President Uhuru Kenyatta and Deputy President William Ruto are on the receiving end of Kenyans’ wrath after reports revealed that their salaries are set to adjust up 3.9% after they were slashed in 2017.
Treasury documents show that the annual salaries of the two men at the helm of the country’s political leadership inclusive of their basic pay and allowances are set to increase to Ksh38 million from Ksh36.6 million two years after they were trimmed as a way of reducing the country’s enormous wage bill.
When their salaries were cut, President Kenyatta’s salary ticked down to Ksh1.44 million from Ksh1.65 million while DP Ruto’s salary dropped to Ksh1.23 million from Ksh1.4 million.
“The Commission felt it vital to examine whether remuneration is in line with transparency and accountability; and in line with remuneration practices globally. A key factor is affordability,” said the then Salaries and Remuneration Commission (SRC) Chairperson Sarah Serem at the time.
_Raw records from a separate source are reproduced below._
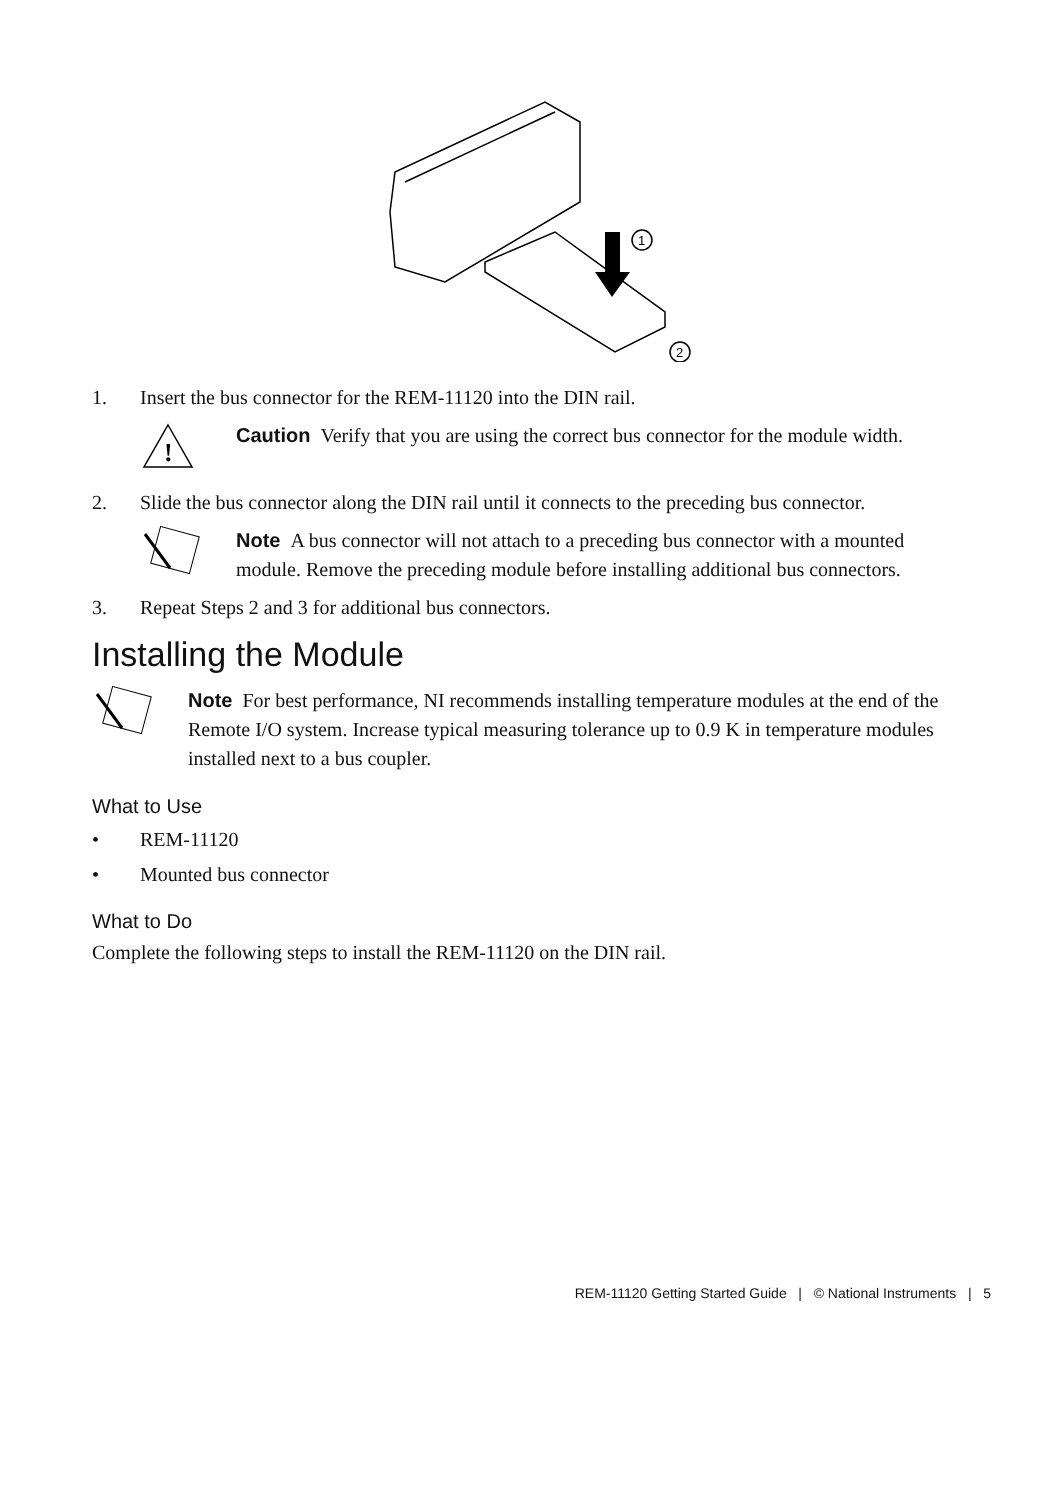1
2
1. Insert the bus connector for the REM-11120 into the DIN rail.
!
Caution Verify that you are using the correct bus connector for the module width.
2. Slide the bus connector along the DIN rail until it connects to the preceding bus connector.
Note A bus connector will not attach to a preceding bus connector with a mounted module. Remove the preceding module before installing additional bus connectors.
3. Repeat Steps 2 and 3 for additional bus connectors.
Installing the Module
Note For best performance, NI recommends installing temperature modules at the end of the Remote I/O system. Increase typical measuring tolerance up to 0.9 K in temperature modules installed next to a bus coupler.
What to Use
• REM-11120
• Mounted bus connector
What to Do
Complete the following steps to install the REM-11120 on the DIN rail.
REM-11120 Getting Started Guide | © National Instruments | 5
Critics are likely to question why the President’s salary is being increased while he has in the past castigated MPs for their penchant for increasing their salaries at the taxpayers expense.
Speaking during a Rais Mashinani tour in Gachie, Kiambu County on December 7, 2018 President Kenyatta vowed that he would not sign any bill seeking to deepen the legislators’ pockets.
“In my interactions with Kenyans, I have established that Kenyans are fed up of MPs who constantly increase their salaries. I want to categorically state that I am with the public on this one, once that bill is brought to me I will not sign it,” said the president.
Currently, MPs are living rent free at the expense of the taxpayer. Reports reveal that the legislators have pocketed Ksh1 billion in house allowances via a proclamation forced through the floor of the house despite warnings from SRC and Treasury.
On September 14 last year, President Kenyatta also announced that the government would be effecting a wide range of austerity measures also in a bid to tame the ballooning wage bill.
The proposed austerity measures included cutting on: foreign and domestic travel costs incurred by lawmakers as well as training and seminars.
In 2014, President Kenyatta had also announced that he together with his deputy would be taking a 20% pay cut while cabinet and principal secretaries would take a 10% pay cut.
The pay cut that the president, his deputy and members of the cabinet promised to take in 2014 was effected in 2015 but the move only saved the government Ksh70 million.